Since I like a fencing grip quite a bit, I want the tool to taper from a maximum diameter of about 1 1/8″ to a minimum diameter of maybe 1/2″ inch over the distance from the tip of my pointing finger on the tool, to where my pinkie wraps around the tool. I want my pinkie on the back side of a taper to give it a secure grip. After a bunch of figuring I came up with a 1 to 16 slope and made this cone.
I mostly used the methods shown by Timber Frame Tools. I figured out that if I cut a taper on the side of the V-Block, it would make a good guide for getting the angles correctly. Oddly enough this works the same even after you have cut down the tools other sides. The V-Block mounted on a board, can be both a guide for sawing, and a specialized shooting board for reproducing handles. 🙂
Then I gripped the cone to see if I even liked the thing and adjusted to where it felt snug in my hand.
The point between my pinkie and my ring finger, was where I decided to start my taper. I made a second cone so I could keep the first as a reference. The angle of the back taper was selected by feel. I kept pruning down until I liked the feel of it. The slope on the back is 1 to 4.
Then I smoothed it down. Cut off the excess on both ends and smoothed it some more. I am quite pleased with the book matched grain appearance!
The chisel is 7″ long, 1 1/4″ at the thickest and 5/8″ at the thinnest. Not quite the dimensions I was expecting, but I love this handle.
And it does it all!
Low Clearance grip for chiseling horizontally in front of you.
Regular grip for chiseling horizontally in front of you.
Fencing grip for chiseling away from your body.
Gouge Grip, which I have not used enough to know when to prefer it yet.
Mallet grip for when you are pounding a chisel. I will also put my other hand over the hand holding the tool, to add pressure while rocking the chisel side to side for deeper push cuts.
I don’t actually use this one, but I was taught to use it so that injuries would be less if I missed and hit my hand. I still think it will hurt pretty bad.
This is a grip that I use with a knife edge when whittling. I also use it for chiseling upward. When using a paring chisel, I usually use the fencing grip.
Then there are a couple of pinch grips that I use.
Brad has some amazing skills there!
After watching the video again, and getting some feedback on grips from WoodNet, It is possible that I have most of the single hand grips, but have left out the zillions of two handed variations.
Now that I have listed all the grips that I use, I would love to know if I am missing any important ones, or better ones?

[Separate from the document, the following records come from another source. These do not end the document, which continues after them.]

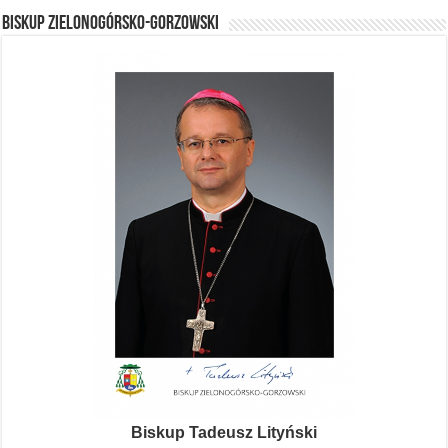
BISKUP ZIELONOGÓRSKO-GORZOWSKI
Biskup Tadeusz Lityński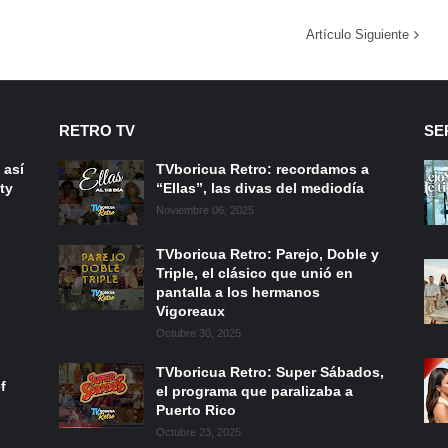
Artículo Siguiente
RETRO TV
SE
 así
TVboricua Retro: recordamos a
ty
“Ellas”, las divas del mediodía
Noviembre 06, 2025
TVboricua Retro: Parejo, Doble y
Triple, el clásico que unió en
pantalla a los hermanos
Vigoreaux
Octubre 30, 2025
TVboricua Retro: Super Sábados,
f
el programa que paralizaba a
Puerto Rico
Octubre 23, 2025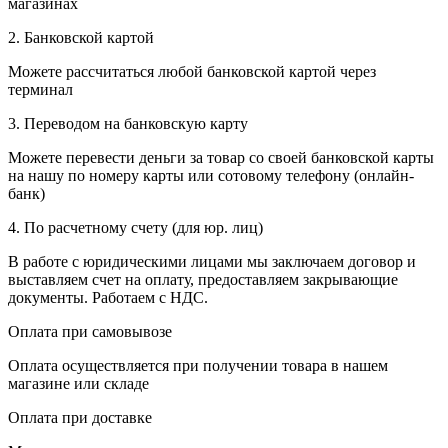
магазинах
2. Банковской картой
Можете рассчитаться любой банковской картой через
терминал
3. Переводом на банковскую карту
Можете перевести деньги за товар со своей банковской карты
на нашу по номеру карты или сотовому телефону (онлайн-
банк)
4. По расчетному счету (для юр. лиц)
В работе с юридическими лицами мы заключаем договор и
выставляем счет на оплату, предоставляем закрывающие
документы. Работаем с НДС.
Оплата при самовывозе
Оплата осуществляется при получении товара в нашем
магазине или складе
Оплата при доставке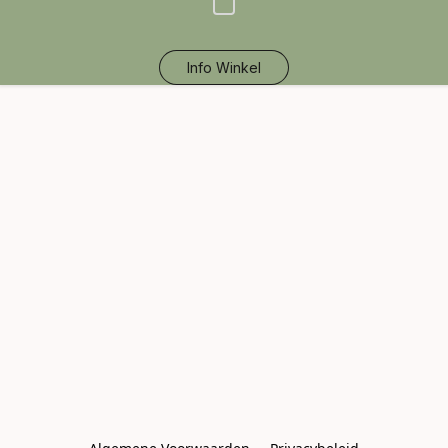
Info Winkel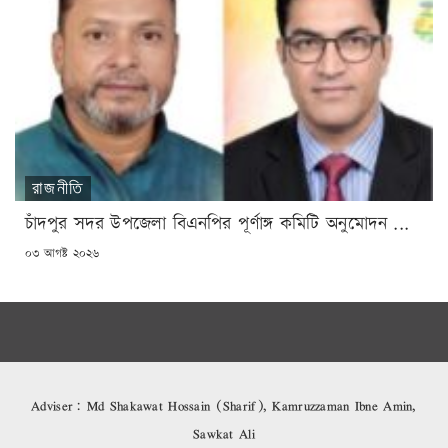
রাজনীতি
চাঁদপুর সদর উপজেলা বিএনপির পূর্ণাঙ্গ কমিটি অনুমোদন ...
POSTED
০৩ আগষ্ট ২০২৬
ON
Adviser: Md Shakawat Hossain (Sharif), Kamruzzaman Ibne Amin,
Sawkat Ali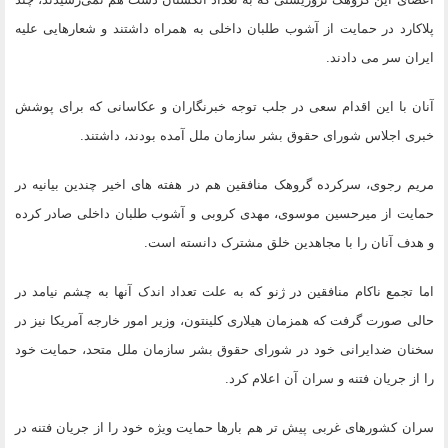
پلاکارد در حمایت از آشوب طلبان داخلی به همراه داشتند و شعارهایی علیه
ایران سر می دادند.
آنان با این اقدام سعی در جلب توجه خبرنگاران و عکاسانی که برای پوشش
خبری اجلاس شورای حقوق بشر سازمان ملل آمده بودند، داشتند.
مریم رجوی، سرکرده گروهک منافقین هم در هفته های اخیر چندین بیانیه در
حمایت از میرحسین موسوی، مهدی کروبی و آشوب طلبان داخلی صادر کرده
و هدف آنان را با مجاهدین خلق مشترک دانسته است.
اما تجمع ناکام منافقین در ژنو که به علت تعداد اندک آنها به چشم نیامد در
حالی صورت گرفت که همزمان هیلاری کلینتون، وزیر امور خارجه آمریکا نیز در
سخنان ضدایرانی خود در شورای حقوق بشر سازمان ملل متحد، حمایت خود
را از جریان فتنه و سران آن اعلام کرد.
سران کشورهای غربی پیش تر هم بارها حمایت ویژه خود را از جریان فتنه در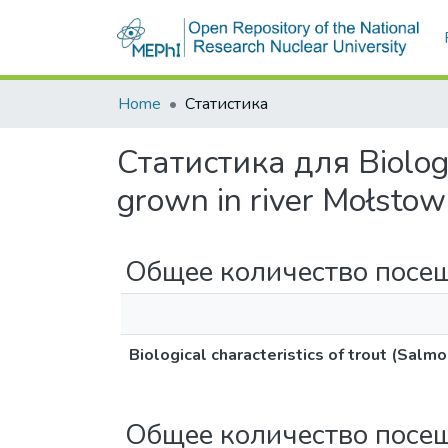
Home
Статистика
Статистика для Biologic
grown in river Mołsto
Общее количество посе
Biological characteristics of trout (Salm
Общее количество посе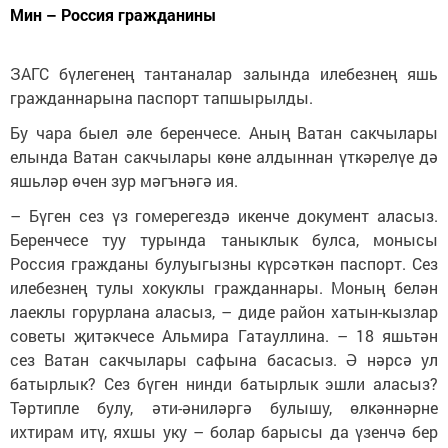
Мин – Россия гражданины
ЗАГС бүлегенең тантаналар залында илебезнең яшь
гражданнарына паспорт тапшырылды.
Бу чара быел әле беренчесе. Аның Ватан сакчылары
елында Ватан сакчылары көне алдыннан үткәрелүе дә
яшьләр өчен зур мәгънәгә ия.
– Бүген сез үз гомерегездә икенче документ аласыз.
Беренчесе туу турында таныклык булса, монысы
Россия гражданы булуыгызны күрсәткән паспорт. Сез
илебезнең тулы хокуклы гражданнары. Моның белән
лаеклы горурлана аласыз, – диде район хатын-кызлар
советы җитәкчесе Альмира Гатауллина. – 18 яшьтән
сез Ватан сакчылары сафына басасыз. Ә нәрсә ул
батырлык? Сез бүген нинди батырлык эшли аласыз?
Тәртипле булу, әти-әниләргә булышу, өлкәннәрне
ихтирам итү, яхшы уку – болар барысы да үзенчә бер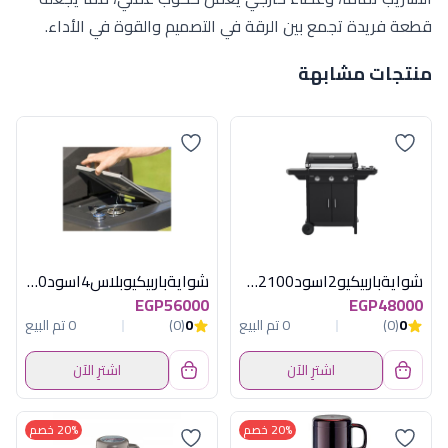
قطعة فريدة تجمع بين الرقة في التصميم والقوة في الأداء.
منتجات مشابهة
شوايةباربيكيو2اسود2100سم مربعة كامبينجاز
شوايةباربيكيوبلاس4اسود3500سم مربعةكامبين
EGP56000
EGP48000
0
(0)
0 تم البيع
0
(0)
0 تم البيع
اشترِ الآن
اشترِ الآن
20% خصم
20% خصم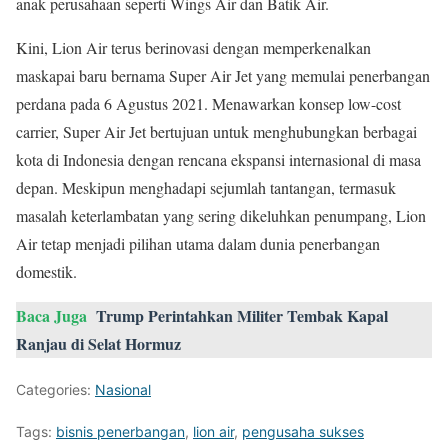
anak perusahaan seperti Wings Air dan Batik Air.
Kini, Lion Air terus berinovasi dengan memperkenalkan
maskapai baru bernama Super Air Jet yang memulai penerbangan
perdana pada 6 Agustus 2021. Menawarkan konsep low-cost
carrier, Super Air Jet bertujuan untuk menghubungkan berbagai
kota di Indonesia dengan rencana ekspansi internasional di masa
depan. Meskipun menghadapi sejumlah tantangan, termasuk
masalah keterlambatan yang sering dikeluhkan penumpang, Lion
Air tetap menjadi pilihan utama dalam dunia penerbangan
domestik.
Baca Juga
Trump Perintahkan Militer Tembak Kapal
Ranjau di Selat Hormuz
Categories:
Nasional
Tags:
bisnis penerbangan
,
lion air
,
pengusaha sukses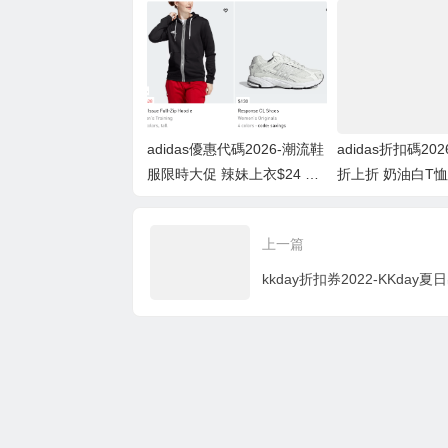
外7折 側開叉半身
+額外7.5折
折+包郵
裙$35
adidas優惠代碼2026-潮流鞋
adidas折扣碼20
服限時大促 辣妹上衣$24 拖
折上折 奶油白T恤$1
鞋$14 低至4折+額外7折 側
同款短褲$15 低
開叉半身裙$35
7.5折
上一篇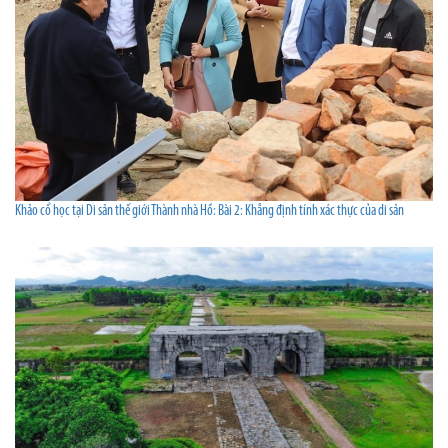
Khảo cổ học tại Di sản thế giới Thành nhà Hồ: Bài 2: Khẳng định tính xác thực của di sản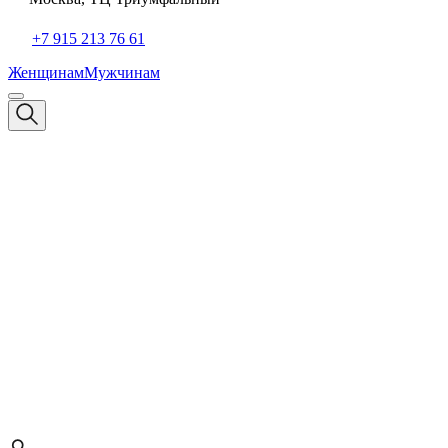
+7 915 213 76 61
Женщинам
Мужчинам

Back to the octagonal grip in hand, I love it! It feels right! It is a lot of work to make right, and I fear that when I drill the end to put a bit on it, I will go crooked and make the tool look stupid after all this work. Still it is all worth it. Unless I hate it after I actually use it, this is now hands down and entirely, my favorite handle size and shape. Oddly enough, my better half loves it too, and she has tiny hands compared to me.